Depois de “bater” dois pratos de comida do tamanho do Monte Everest eu estava jogado numa confortável cama, olhando para o teto do chalé e pensando em tudo que aconteceu no dia. Agradeci a mim mesmo por ter reservado um chalé no Cantinho dos Três Pontões e ficava pensando: por que eu não fiz isso nas outras vezes que estive aqui? Por que eu acampava, dormia na rede ou dentro do carro toda vez que vinha aqui?

Lá fora, a chuva caia despretensiosamente, bem diferente de algumas horas atrás quando a chuva “descia em balde” sob as nossas cabeças enquanto corríamos pelo cafezal.

Biscoito Sortido

O dia estava abafado, quente e com uma cara de que no final do dia viria uma bomba d’água. O tempo não estava para parede, mas nós, Lissandro e eu éramos teimosos e estávamos na região de Afonso Cláudio procurando “sarna para se coçar”.

Pela manhã, fomos direto a um totem que eu tinha achado no ano passado, mas tinha desistido de conquistar pela dificuldade da linha. O tempo passa e nós revemos conceitos, e aquele totem que me pareceu impossível começou a ficar mais factível mentalmente. Às vezes, o impossível é apenas momentâneo. 

Nós tínhamos duas ideias em mente: primeira era fazer o cume do totem e depois uma ideia mais “hero plan” que era subir o restante da parede pela face mais vertical, sem fenda, só nos cristais, totalizando quase 200m de escalada.

Totem da Lajinha. Olhando assim parece fácil, mas essa pedra tem mais de 200m!

> [O que se espera] Prossiga, por favor, com o relato da escalada na região de Afonso Cláudio, continuando a partir da última frase apresentada.

> [Material fornecido]
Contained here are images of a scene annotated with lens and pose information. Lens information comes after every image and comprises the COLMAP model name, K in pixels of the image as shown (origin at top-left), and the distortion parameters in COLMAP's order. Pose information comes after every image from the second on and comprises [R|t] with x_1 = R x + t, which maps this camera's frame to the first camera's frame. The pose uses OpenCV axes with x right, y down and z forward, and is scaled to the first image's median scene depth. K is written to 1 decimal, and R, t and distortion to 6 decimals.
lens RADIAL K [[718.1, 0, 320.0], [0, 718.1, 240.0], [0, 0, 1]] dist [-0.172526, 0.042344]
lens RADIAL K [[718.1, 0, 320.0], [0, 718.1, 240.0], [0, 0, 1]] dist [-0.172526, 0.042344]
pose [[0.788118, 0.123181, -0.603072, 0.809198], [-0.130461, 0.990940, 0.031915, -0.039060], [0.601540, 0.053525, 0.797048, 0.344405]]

---

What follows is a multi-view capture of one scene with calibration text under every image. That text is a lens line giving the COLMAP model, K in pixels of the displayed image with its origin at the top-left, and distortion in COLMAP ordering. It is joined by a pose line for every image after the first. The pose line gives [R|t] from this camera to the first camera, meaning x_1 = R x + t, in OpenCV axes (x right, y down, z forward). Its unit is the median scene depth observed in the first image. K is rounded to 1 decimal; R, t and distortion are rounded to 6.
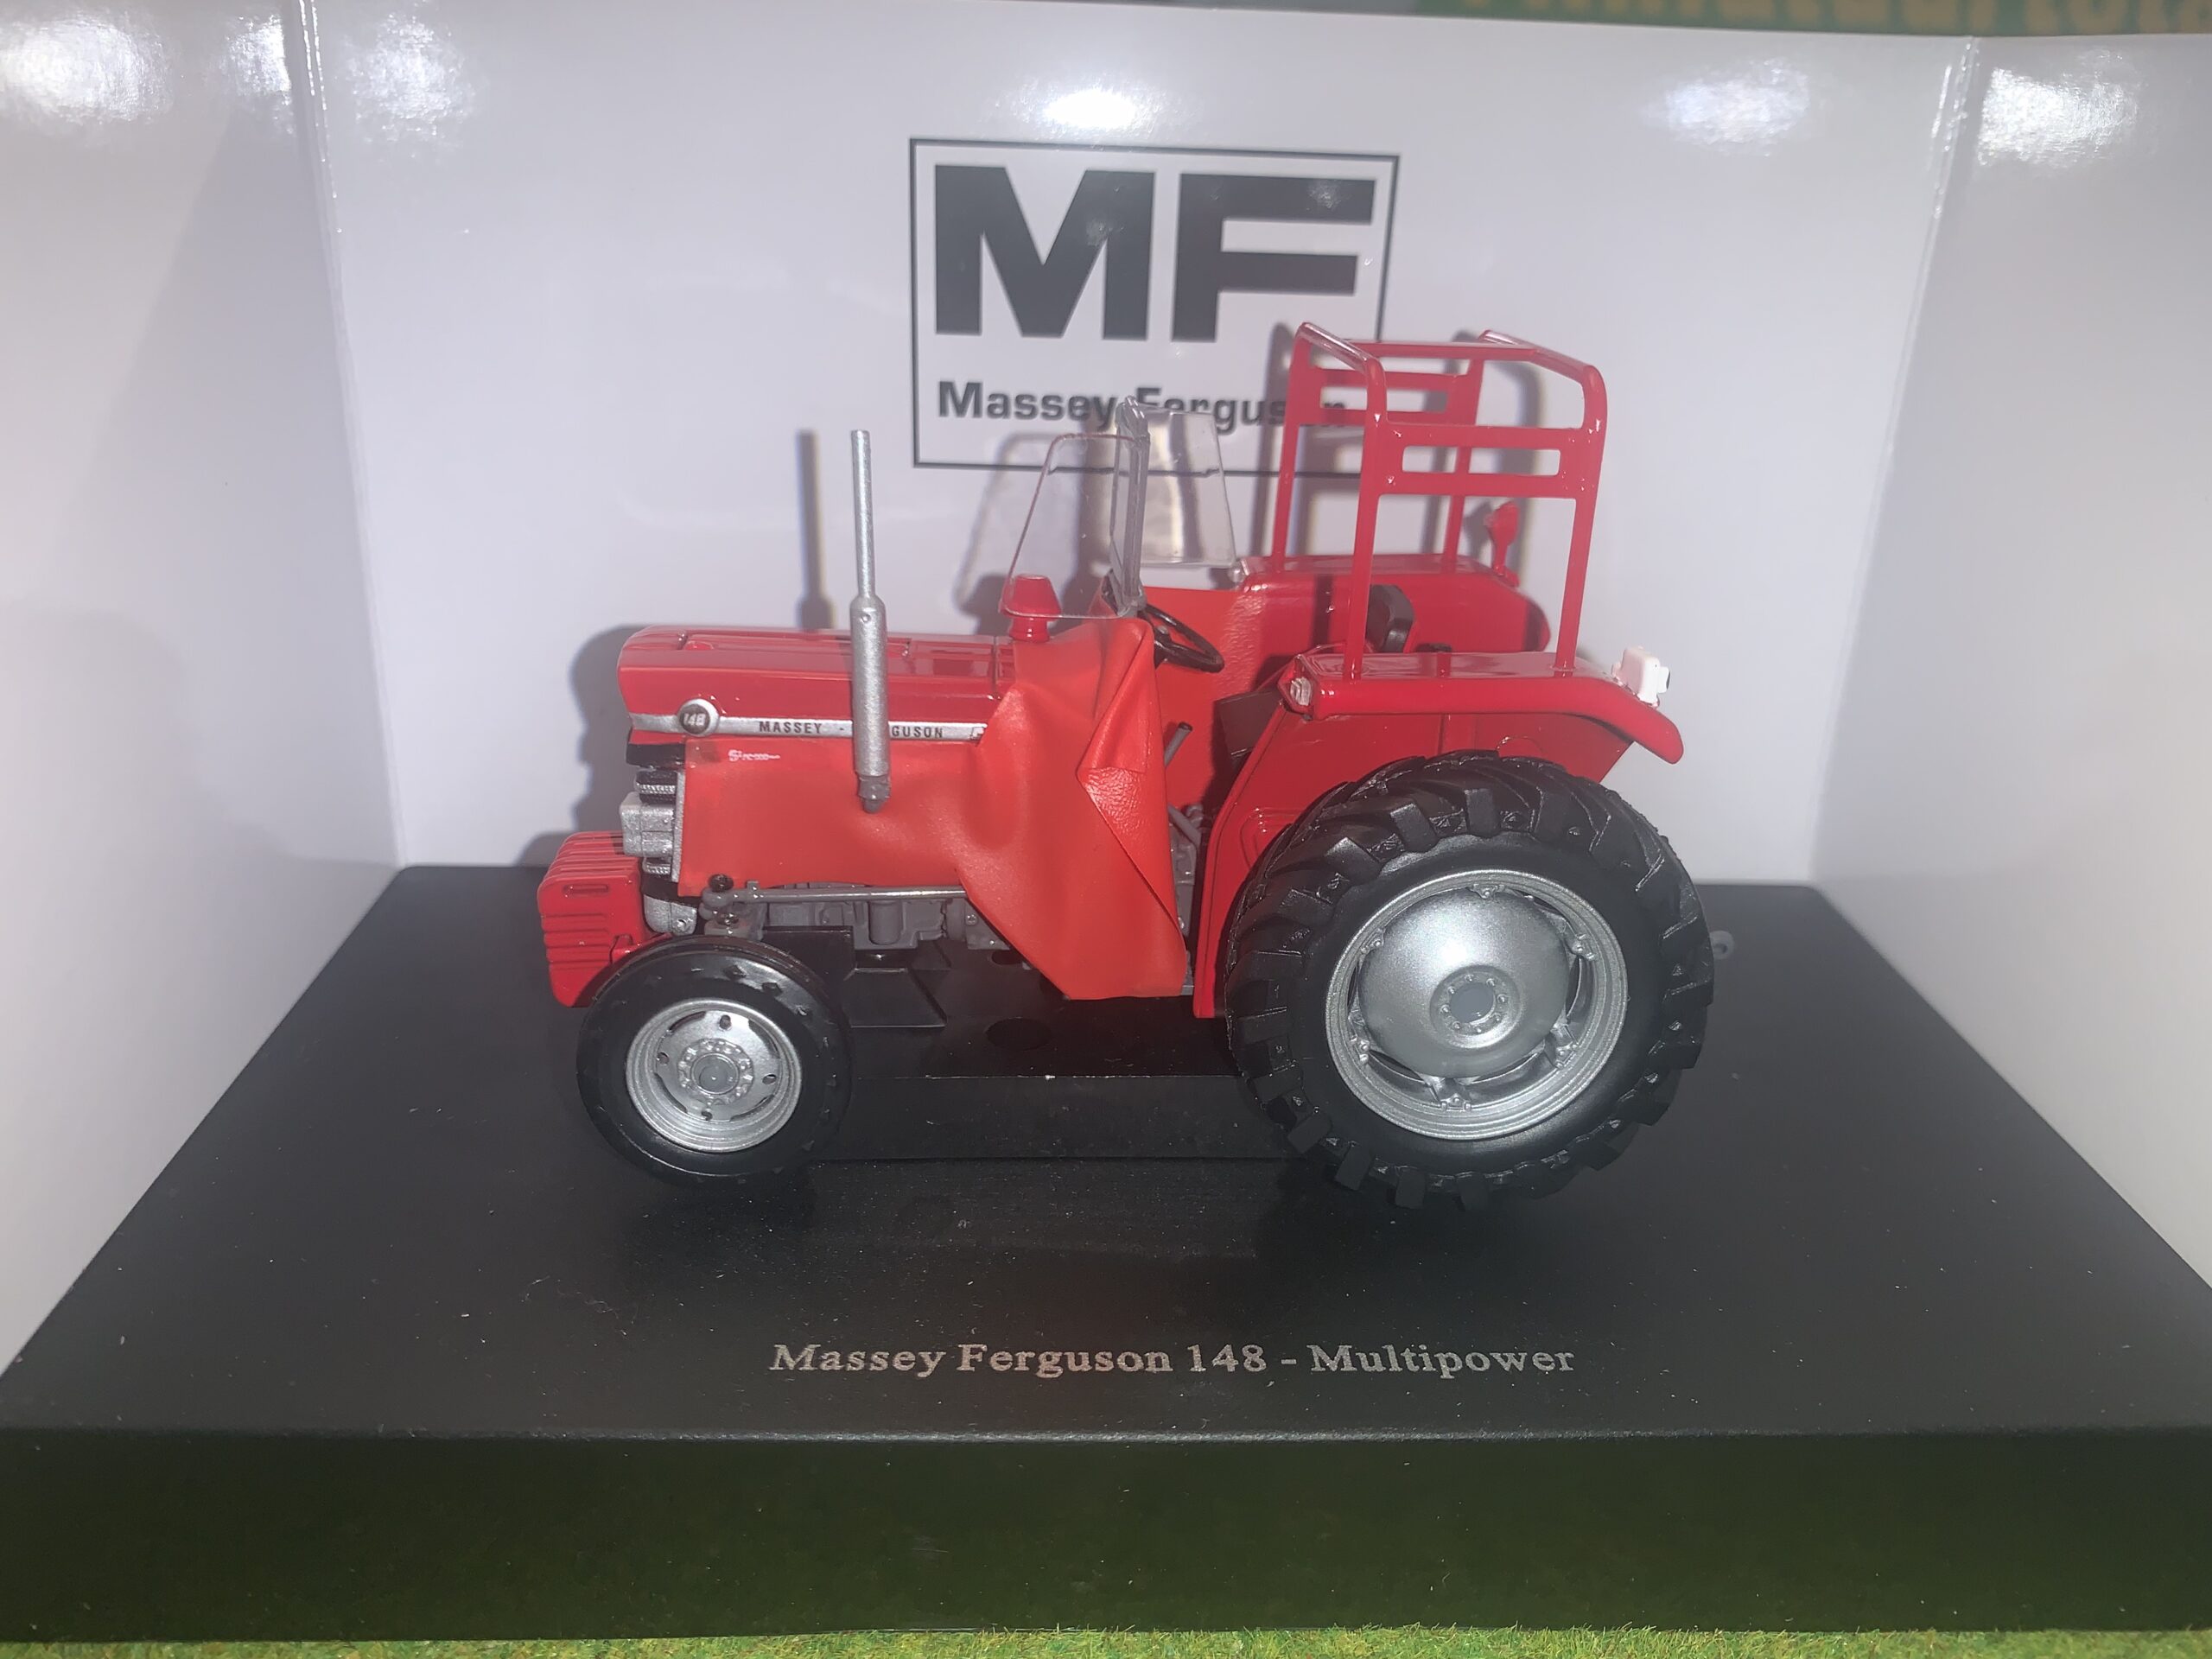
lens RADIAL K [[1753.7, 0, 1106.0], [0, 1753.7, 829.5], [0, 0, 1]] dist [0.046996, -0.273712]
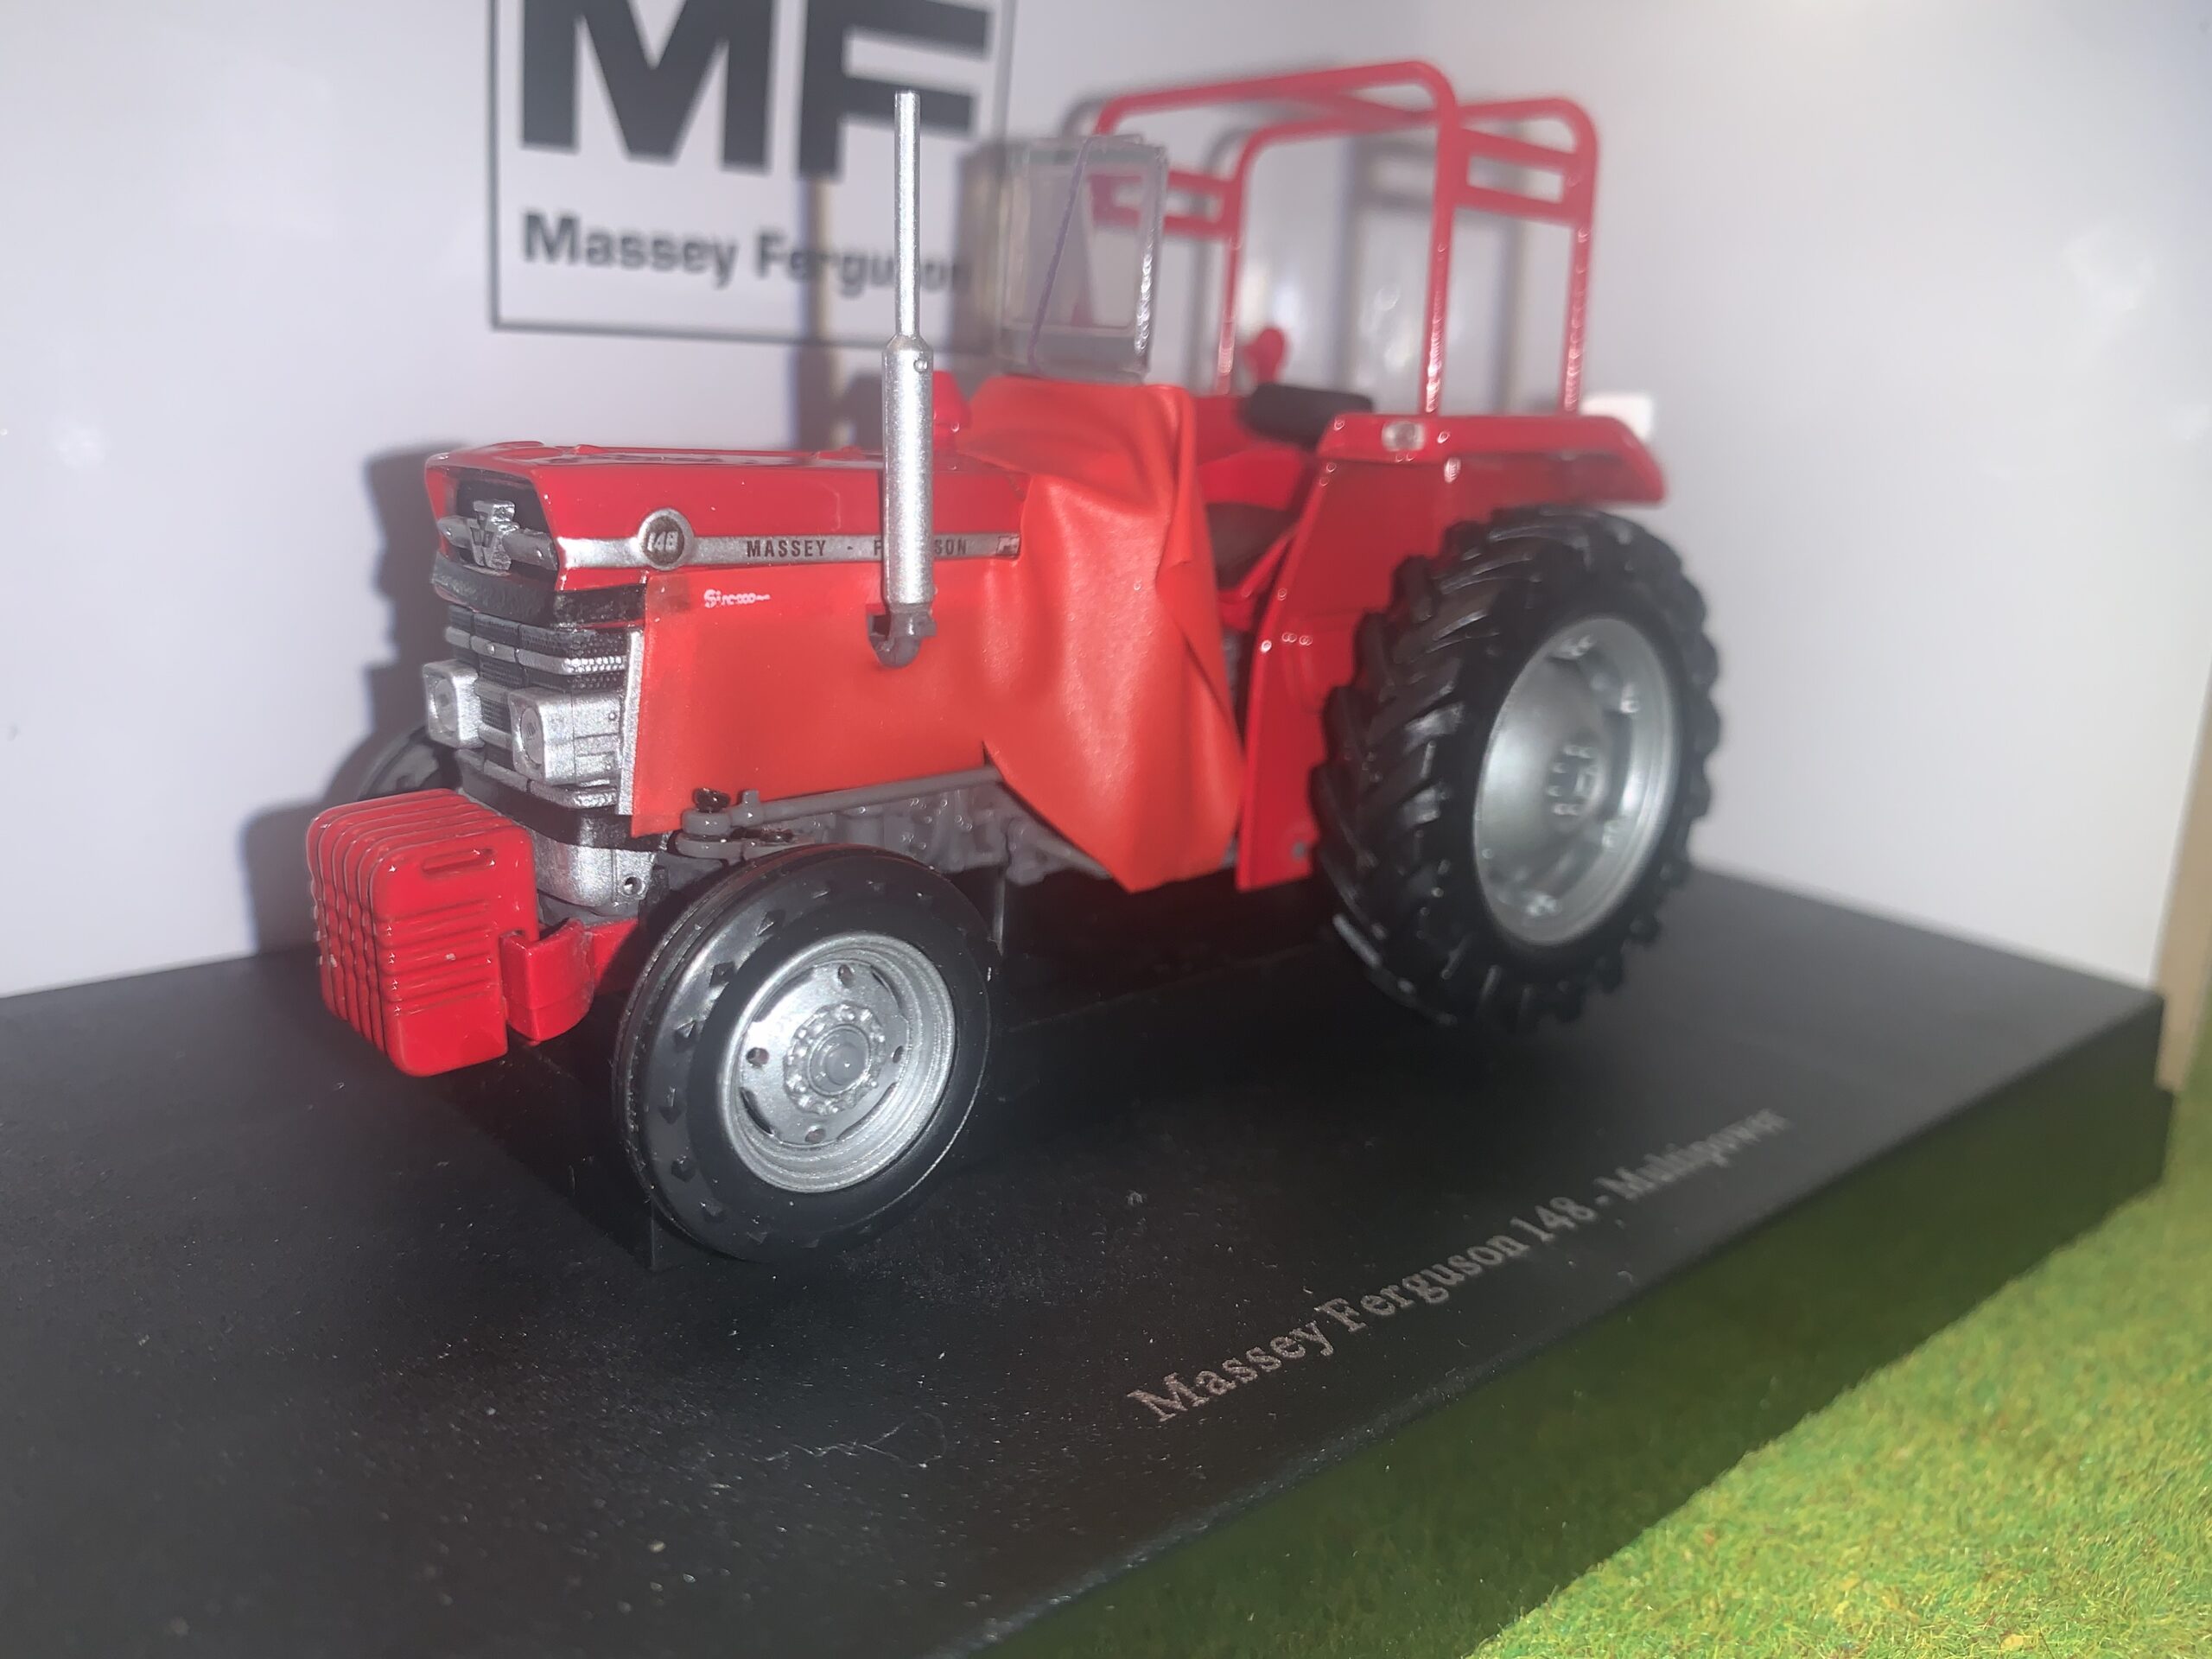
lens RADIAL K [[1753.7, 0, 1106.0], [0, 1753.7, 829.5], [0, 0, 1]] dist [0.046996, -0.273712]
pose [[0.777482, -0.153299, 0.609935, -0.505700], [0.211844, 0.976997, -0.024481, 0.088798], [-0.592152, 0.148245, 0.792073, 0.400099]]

> [Resposta da tarefa]
A metade superior do totem tinha uma leitura bem fácil, pois era cortado por uma fenda frontal. O problema era que a fenda nascia no meio da parede. A parte inferior era sem fenda e acessá-la parecia bem complicada. Visualizei uma linha pela aresta do totem até chegar mais perto da fenda para ganhar o sistema. Nesse tipo de ambiente, além da escalada ter uma movimentação bem específica, bater uma proteção fica mais complicado ainda, pois é difícil conseguir uma boa posição para bater uma chapa numa aresta.

Varremos um mato crivado de espinho e conseguimos acessar a aresta pelo lado direito. Limpei bem a base, me equipei e ensaiei uma saída bem técnica para ganhar um degrau e consegui bater a 1a chapa. Depois, bati mais 2 chapas em artificial e consegui ganhar a fenda com certa facilidade. Agora eu estava em casa, dali para cima seria fácil. O interessante é que a medida que ia progredindo na fenda, ela ia ficando progressivamente mais larga. A primeira proteção foi um #.4 e a última um #6 e depois, eu estava com a metade do meu corpo dentro de uma chaminé apertada para vencer os metros finais e ganhar o cume do totem. Inclusive, o nome da via “Biscoito Sortido” vem exatamente por causa dessa variação de estilo e fenda.

Parte inicial da aresta.

Fiz um furo no topo do totem para fazer a parada e chamar o Lissandro, mas assim que coloquei o chumbador, ele saiu na minha mão! A rocha era podre demais! Subi, mais um pouco e fui procurar uma rocha mais sã na parede principal e finalmente consegui fazer uma parada decente.

O Lissandro subiu limpando a enfiada e provando linha de 40m até se juntar a mim. A essa altura, o Sol estava fritando os nossos melões. A pedra estava tão quente que eu tive que dar segue com os pés sob a corda para não queimar a sola.

Olhamos para segunda parte e não pensamos duas vezes, descemos para nos refugiar do Sol e fugir daquela parede vertical.

Quem sabe no futuro, assim como foi da outra vez, retornaremos à pedra para encarar a segunda parte? O impossível é uma questão de tempo!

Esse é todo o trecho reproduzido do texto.